> [What the task asks]:
Copy the risk-factor text again, beginning at the words "Competition. We may" and stopping after "lower price structure.", and change every "ILECs" to "incumbent carriers".

Reliance on Others. To limit our capital expenditures and support staff, we rely extensively on third parties. We lease our local exchange network and our long distance network. As a result, we depend entirely on incumbent carriers for the transmission of customer telephone calls. Under the Telecommunications Act of 1996, we may purchase local exchange services from the incumbent local exchange carriers by entering into resale agreements with such carriers, or we may lease the required facilities from such carriers. The risk factors inherent in this approach include, but are not limited to, the following:

o the inability to negotiate and renew favorable lease or resale agreements;

o lack of timeliness of the ILEC in processing our orders for customers seeking to utilize our services;

o dependence on the effectiveness of internal and external telemarketing services to attract new customers;

o dependence on third-party contractors to install necessary equipment and wiring at our customers facilities; and

o dependence on a facilities-based carrier to provide our customers with repair services and new installation services.

Dependence on Billing System. The accurate and prompt billing of our customers is essential to our operations and future profitability. We utilize a proprietary system for billing, tracking and customer service. Our system is designed to provide us with a high degree of flexibility to handle custom rate plans that provide consumers discounts from the incumbent local carriers' rate plans in all 48 states in which we anticipate doing business. Although we believe our system is scalable to all states we enter, and that we will be able to invoice, track and service up to 500,000 access lines, the system currently supports only approximately 42,000 lines in nine states, and its ability to handle substantially more customers is not fully tested. This strategy exposes us to various risks that include, but are not limited to, the following:

o the inability to adapt our billing system to process the number of customers we are targeting in our marketing plans;

o the failure of our system to provide all of the billing services that we require; and

8

o the possibility that we may not be able to react to technological changes that may be required to read usage tapes provided to us by the incumbent local exchange carriers.

Competition. We may be competing for local telephone and Internet access services with ILECs, which currently dominate their local telecommunications markets, other CLECs and several other local exchange carriers. The following factors may, among others, prevent us from obtaining the share of the telecommunications market necessary to achieve profitable telecommunications operations:

o ILECs' long-standing relationships with their customers;

o the increase in business combinations and alliances in the telecommunications industry may create significant new competitors;

o the greater financial, personnel and other resources of existing and potential competitors; and

o the ability of competitors with greater resources and capital to meet or undercut our proposed lower price structure.

> [Given information]:
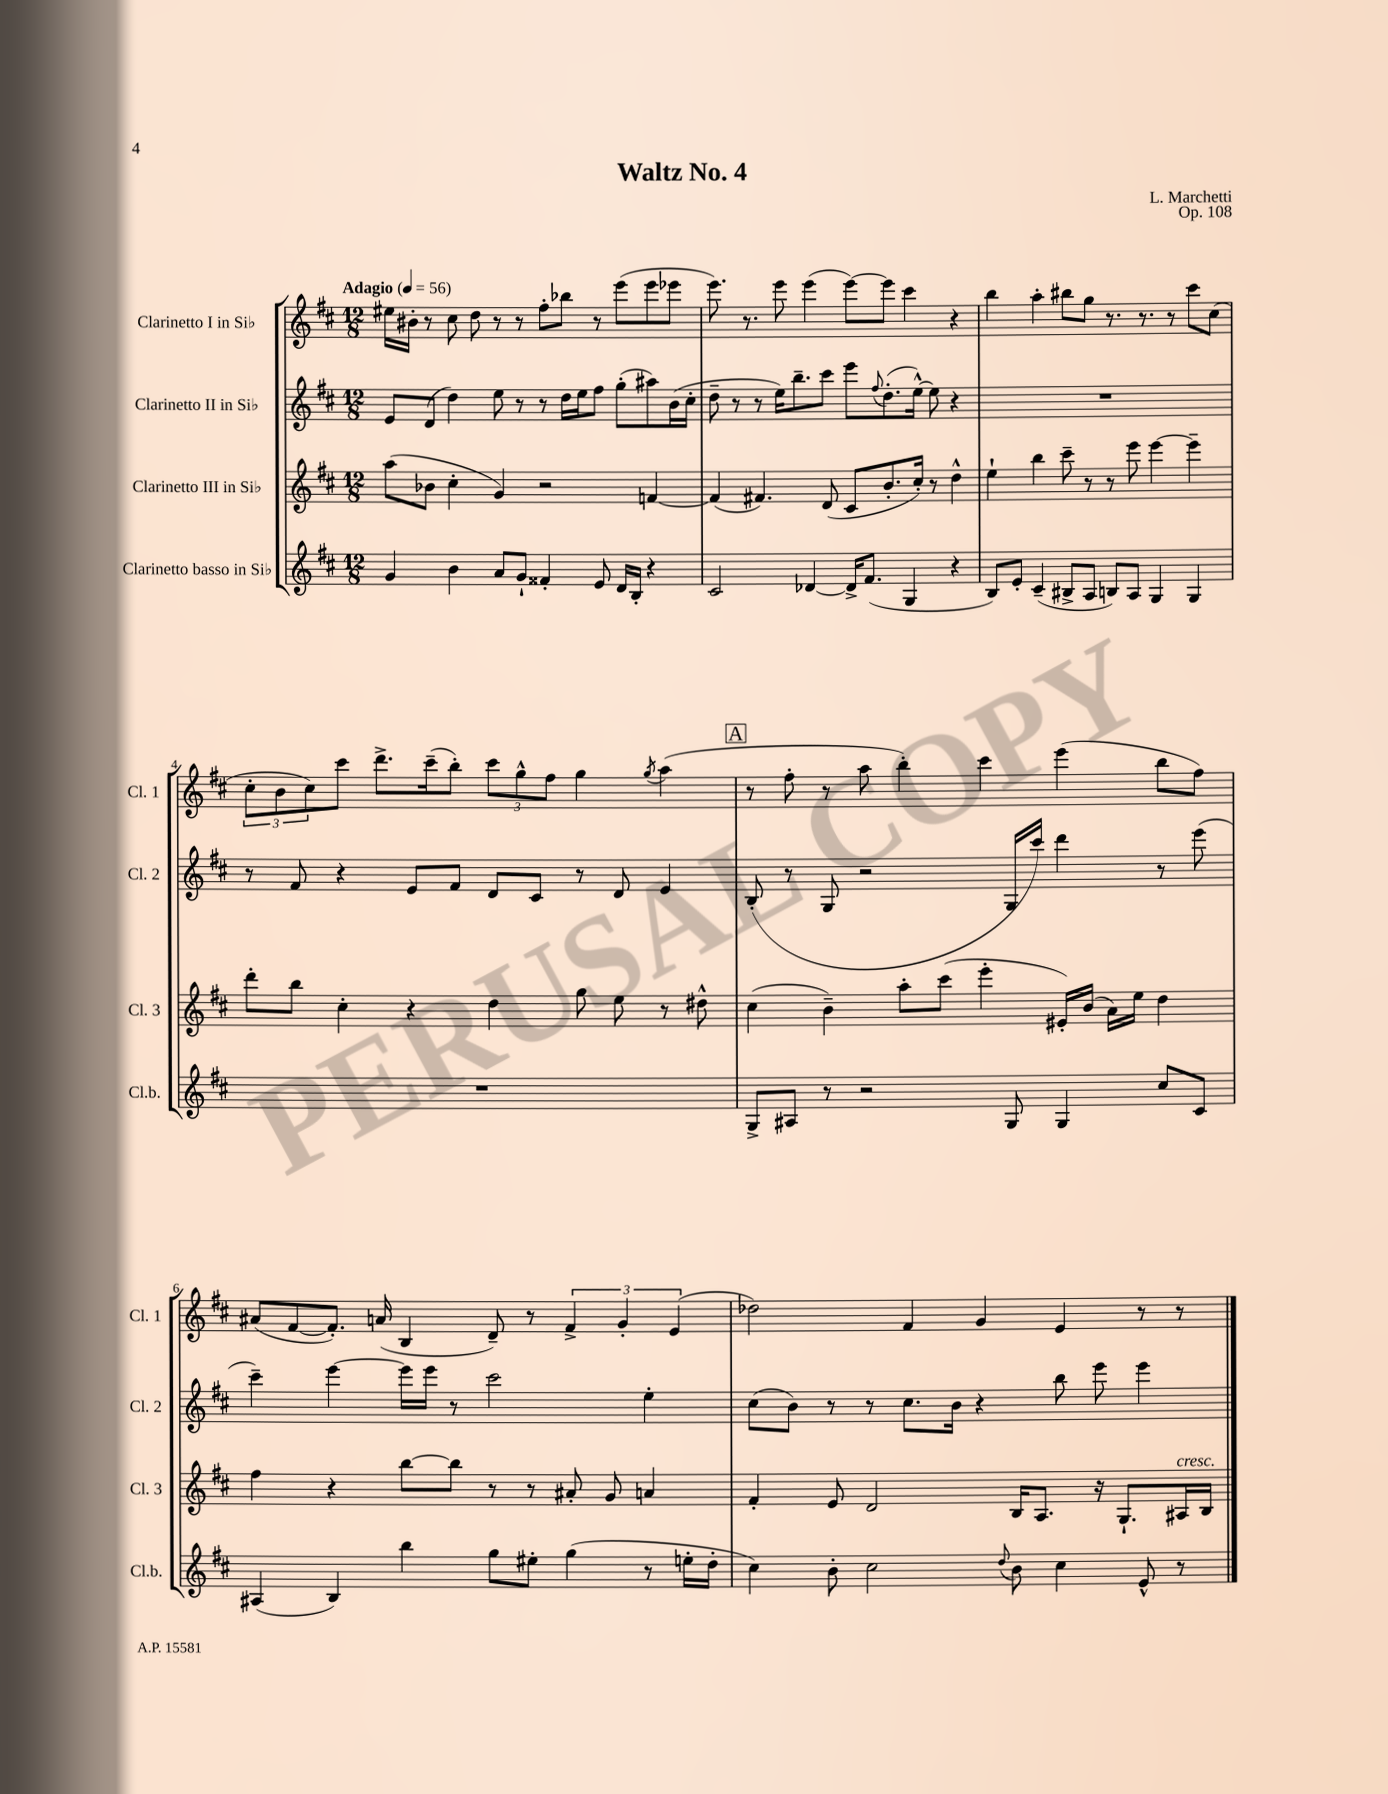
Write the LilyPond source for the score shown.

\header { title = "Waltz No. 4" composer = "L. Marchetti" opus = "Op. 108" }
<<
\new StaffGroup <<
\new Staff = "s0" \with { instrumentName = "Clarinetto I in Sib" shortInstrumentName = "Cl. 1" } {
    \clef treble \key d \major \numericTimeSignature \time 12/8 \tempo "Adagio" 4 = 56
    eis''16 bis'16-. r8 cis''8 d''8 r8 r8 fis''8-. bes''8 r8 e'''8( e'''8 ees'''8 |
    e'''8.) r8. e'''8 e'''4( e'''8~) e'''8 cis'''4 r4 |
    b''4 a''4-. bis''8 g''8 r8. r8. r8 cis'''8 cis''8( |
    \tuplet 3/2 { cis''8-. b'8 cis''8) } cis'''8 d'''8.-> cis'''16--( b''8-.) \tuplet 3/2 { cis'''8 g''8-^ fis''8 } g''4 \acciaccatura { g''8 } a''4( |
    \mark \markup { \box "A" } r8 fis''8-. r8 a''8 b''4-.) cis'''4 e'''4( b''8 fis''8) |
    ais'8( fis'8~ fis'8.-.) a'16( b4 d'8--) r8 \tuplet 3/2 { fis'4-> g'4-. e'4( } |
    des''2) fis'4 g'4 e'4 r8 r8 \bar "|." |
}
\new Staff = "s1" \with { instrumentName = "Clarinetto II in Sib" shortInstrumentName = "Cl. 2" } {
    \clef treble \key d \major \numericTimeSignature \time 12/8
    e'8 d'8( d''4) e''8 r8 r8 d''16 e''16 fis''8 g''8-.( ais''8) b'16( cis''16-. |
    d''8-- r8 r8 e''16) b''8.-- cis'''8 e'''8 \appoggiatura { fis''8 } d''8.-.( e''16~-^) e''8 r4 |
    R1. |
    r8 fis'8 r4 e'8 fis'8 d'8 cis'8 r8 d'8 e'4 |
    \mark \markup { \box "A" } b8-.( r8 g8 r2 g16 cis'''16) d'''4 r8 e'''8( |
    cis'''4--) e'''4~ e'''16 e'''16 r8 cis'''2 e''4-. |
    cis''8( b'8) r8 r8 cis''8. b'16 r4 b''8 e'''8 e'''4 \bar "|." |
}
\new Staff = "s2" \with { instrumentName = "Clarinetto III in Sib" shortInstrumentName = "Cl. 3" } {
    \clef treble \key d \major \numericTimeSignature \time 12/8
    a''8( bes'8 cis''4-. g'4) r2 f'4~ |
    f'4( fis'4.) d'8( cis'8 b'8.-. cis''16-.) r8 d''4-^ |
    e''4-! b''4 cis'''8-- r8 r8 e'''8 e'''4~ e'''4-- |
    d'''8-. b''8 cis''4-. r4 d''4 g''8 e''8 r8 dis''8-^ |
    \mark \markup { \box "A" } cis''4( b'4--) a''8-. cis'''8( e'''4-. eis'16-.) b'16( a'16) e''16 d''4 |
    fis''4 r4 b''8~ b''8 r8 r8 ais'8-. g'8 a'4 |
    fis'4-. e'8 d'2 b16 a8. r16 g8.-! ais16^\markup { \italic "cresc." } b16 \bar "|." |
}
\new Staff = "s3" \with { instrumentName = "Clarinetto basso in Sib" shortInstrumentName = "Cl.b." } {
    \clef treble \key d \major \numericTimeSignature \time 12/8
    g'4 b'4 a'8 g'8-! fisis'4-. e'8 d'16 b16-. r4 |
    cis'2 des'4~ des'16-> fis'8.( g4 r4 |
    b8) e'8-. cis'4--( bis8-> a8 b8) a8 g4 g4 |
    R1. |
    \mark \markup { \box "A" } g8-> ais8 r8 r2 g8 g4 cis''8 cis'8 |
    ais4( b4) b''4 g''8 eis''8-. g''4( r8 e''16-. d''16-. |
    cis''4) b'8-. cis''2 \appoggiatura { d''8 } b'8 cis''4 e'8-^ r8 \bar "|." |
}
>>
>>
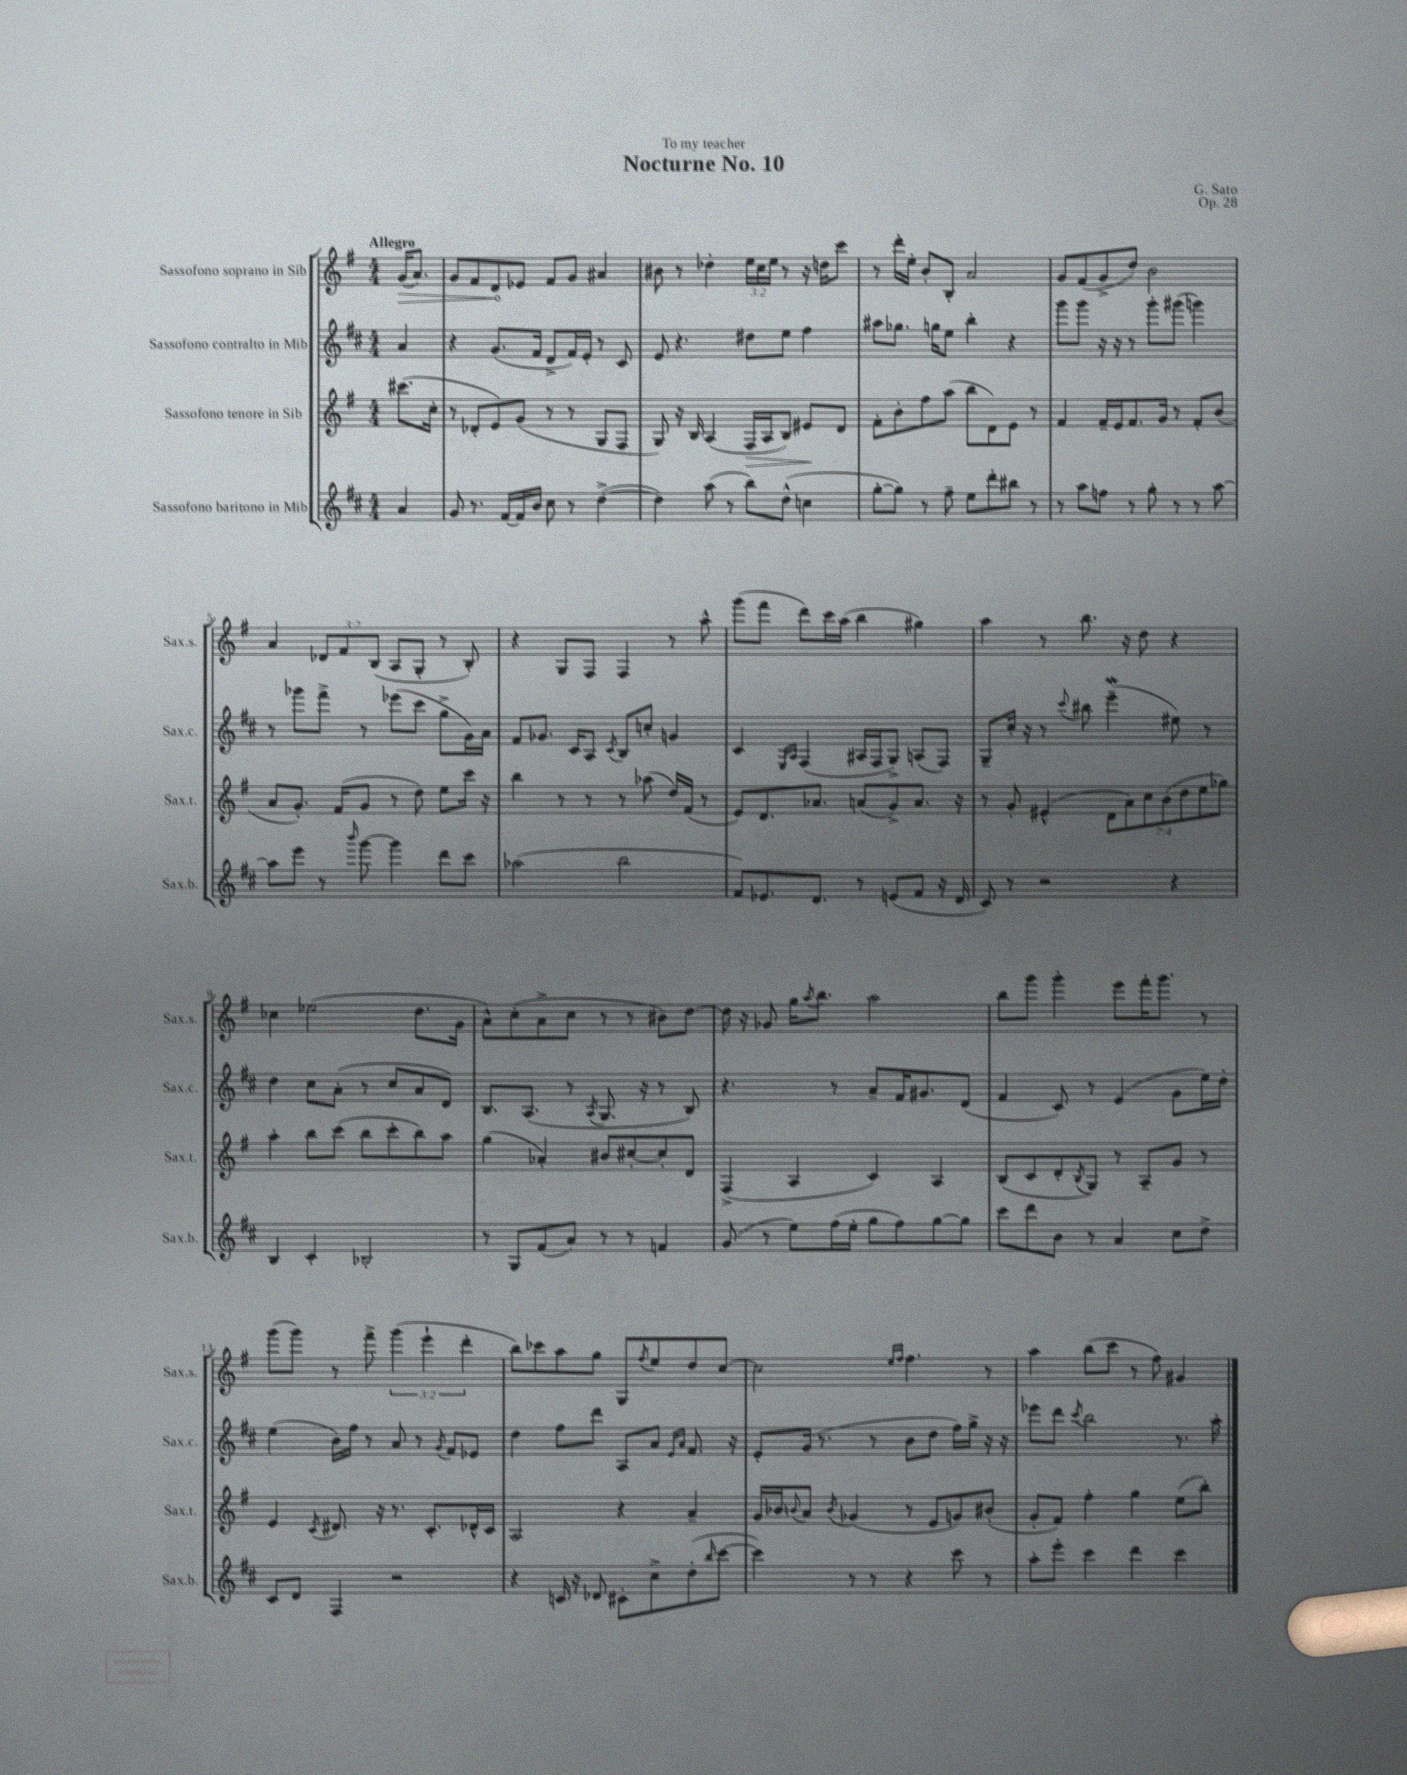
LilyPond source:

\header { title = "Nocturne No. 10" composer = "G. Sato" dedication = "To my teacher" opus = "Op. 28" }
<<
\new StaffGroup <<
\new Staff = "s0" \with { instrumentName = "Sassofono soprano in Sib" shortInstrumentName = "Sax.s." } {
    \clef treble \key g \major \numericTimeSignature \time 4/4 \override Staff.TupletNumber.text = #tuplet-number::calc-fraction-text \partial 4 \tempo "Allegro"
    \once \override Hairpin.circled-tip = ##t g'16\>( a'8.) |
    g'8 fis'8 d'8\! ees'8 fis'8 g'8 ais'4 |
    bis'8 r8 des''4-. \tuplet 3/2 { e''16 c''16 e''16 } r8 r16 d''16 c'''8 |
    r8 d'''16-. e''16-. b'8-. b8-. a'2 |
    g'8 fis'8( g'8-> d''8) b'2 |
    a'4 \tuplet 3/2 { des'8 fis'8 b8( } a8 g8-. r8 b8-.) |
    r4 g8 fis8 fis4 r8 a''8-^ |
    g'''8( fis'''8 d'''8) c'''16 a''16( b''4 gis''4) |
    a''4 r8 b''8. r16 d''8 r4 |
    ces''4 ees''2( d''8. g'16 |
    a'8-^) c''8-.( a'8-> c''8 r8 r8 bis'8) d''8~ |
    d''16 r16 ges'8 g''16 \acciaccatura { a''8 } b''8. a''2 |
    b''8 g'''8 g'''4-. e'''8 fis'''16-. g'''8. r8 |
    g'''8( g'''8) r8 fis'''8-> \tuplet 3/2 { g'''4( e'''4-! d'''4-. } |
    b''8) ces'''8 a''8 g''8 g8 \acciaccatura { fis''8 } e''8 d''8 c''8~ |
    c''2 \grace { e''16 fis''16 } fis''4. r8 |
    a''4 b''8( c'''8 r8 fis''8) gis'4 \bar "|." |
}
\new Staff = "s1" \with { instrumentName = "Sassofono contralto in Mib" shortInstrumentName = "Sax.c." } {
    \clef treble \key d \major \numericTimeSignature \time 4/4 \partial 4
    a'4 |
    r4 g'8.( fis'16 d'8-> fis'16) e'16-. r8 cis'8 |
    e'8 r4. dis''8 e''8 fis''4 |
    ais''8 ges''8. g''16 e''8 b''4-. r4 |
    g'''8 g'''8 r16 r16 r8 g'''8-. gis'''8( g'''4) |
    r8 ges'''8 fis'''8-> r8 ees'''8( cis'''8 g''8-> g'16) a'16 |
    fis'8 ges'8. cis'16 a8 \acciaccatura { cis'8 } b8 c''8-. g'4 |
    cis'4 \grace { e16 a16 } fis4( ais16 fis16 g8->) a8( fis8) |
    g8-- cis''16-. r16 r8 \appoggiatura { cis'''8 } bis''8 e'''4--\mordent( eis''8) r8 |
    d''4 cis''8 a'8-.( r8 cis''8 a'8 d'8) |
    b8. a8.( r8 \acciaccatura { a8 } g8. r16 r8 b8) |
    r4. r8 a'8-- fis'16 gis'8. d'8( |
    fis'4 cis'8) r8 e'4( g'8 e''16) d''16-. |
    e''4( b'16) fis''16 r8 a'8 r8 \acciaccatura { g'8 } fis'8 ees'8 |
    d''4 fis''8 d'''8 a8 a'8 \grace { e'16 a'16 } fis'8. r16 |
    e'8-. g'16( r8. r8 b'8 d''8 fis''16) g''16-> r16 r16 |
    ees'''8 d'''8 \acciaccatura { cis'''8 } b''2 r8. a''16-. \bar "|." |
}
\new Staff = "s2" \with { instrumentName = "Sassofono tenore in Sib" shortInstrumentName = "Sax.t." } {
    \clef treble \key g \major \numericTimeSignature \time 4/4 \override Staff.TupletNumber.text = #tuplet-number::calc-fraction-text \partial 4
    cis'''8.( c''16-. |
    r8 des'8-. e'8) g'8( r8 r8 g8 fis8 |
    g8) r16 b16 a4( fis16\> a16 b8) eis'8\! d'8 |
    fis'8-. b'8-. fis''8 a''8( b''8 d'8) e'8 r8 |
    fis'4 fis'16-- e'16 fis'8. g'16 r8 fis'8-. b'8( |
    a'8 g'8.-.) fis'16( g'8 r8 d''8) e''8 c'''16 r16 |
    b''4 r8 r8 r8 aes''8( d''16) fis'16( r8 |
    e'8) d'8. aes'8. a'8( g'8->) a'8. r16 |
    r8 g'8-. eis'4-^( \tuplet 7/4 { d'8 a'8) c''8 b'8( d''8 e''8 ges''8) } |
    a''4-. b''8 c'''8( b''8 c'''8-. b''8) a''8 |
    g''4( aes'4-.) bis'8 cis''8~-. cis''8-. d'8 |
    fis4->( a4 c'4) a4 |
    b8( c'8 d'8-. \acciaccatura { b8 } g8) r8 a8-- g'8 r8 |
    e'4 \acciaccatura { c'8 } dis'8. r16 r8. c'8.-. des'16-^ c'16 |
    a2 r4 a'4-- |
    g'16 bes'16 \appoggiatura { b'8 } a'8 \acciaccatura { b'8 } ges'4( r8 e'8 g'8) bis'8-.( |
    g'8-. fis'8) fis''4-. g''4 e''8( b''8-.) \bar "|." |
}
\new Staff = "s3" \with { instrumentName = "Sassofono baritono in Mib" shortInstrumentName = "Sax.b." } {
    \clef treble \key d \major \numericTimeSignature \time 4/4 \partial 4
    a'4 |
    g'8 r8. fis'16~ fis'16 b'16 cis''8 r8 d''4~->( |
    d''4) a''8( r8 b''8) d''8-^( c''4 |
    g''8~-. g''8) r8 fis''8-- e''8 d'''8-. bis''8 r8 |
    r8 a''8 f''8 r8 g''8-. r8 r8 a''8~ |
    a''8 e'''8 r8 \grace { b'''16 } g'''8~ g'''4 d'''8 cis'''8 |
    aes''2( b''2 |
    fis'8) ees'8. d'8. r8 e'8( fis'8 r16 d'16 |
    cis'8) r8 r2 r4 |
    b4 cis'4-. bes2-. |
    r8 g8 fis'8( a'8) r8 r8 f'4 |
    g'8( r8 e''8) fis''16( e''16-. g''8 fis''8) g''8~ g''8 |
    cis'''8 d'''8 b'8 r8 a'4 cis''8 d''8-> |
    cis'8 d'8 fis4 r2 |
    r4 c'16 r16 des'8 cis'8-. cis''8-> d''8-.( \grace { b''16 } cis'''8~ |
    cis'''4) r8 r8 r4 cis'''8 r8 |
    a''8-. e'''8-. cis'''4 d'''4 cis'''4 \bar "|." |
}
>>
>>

> [Response to the exercise]:
Competition. We may be competing for local telephone and Internet access services with incumbent carriers, which currently dominate their local telecommunications markets, other CLECs and several other local exchange carriers. The following factors may, among others, prevent us from obtaining the share of the telecommunications market necessary to achieve profitable telecommunications operations:

o incumbent carriers' long-standing relationships with their customers;

o the increase in business combinations and alliances in the telecommunications industry may create significant new competitors;

o the greater financial, personnel and other resources of existing and potential competitors; and

o the ability of competitors with greater resources and capital to meet or undercut our proposed lower price structure.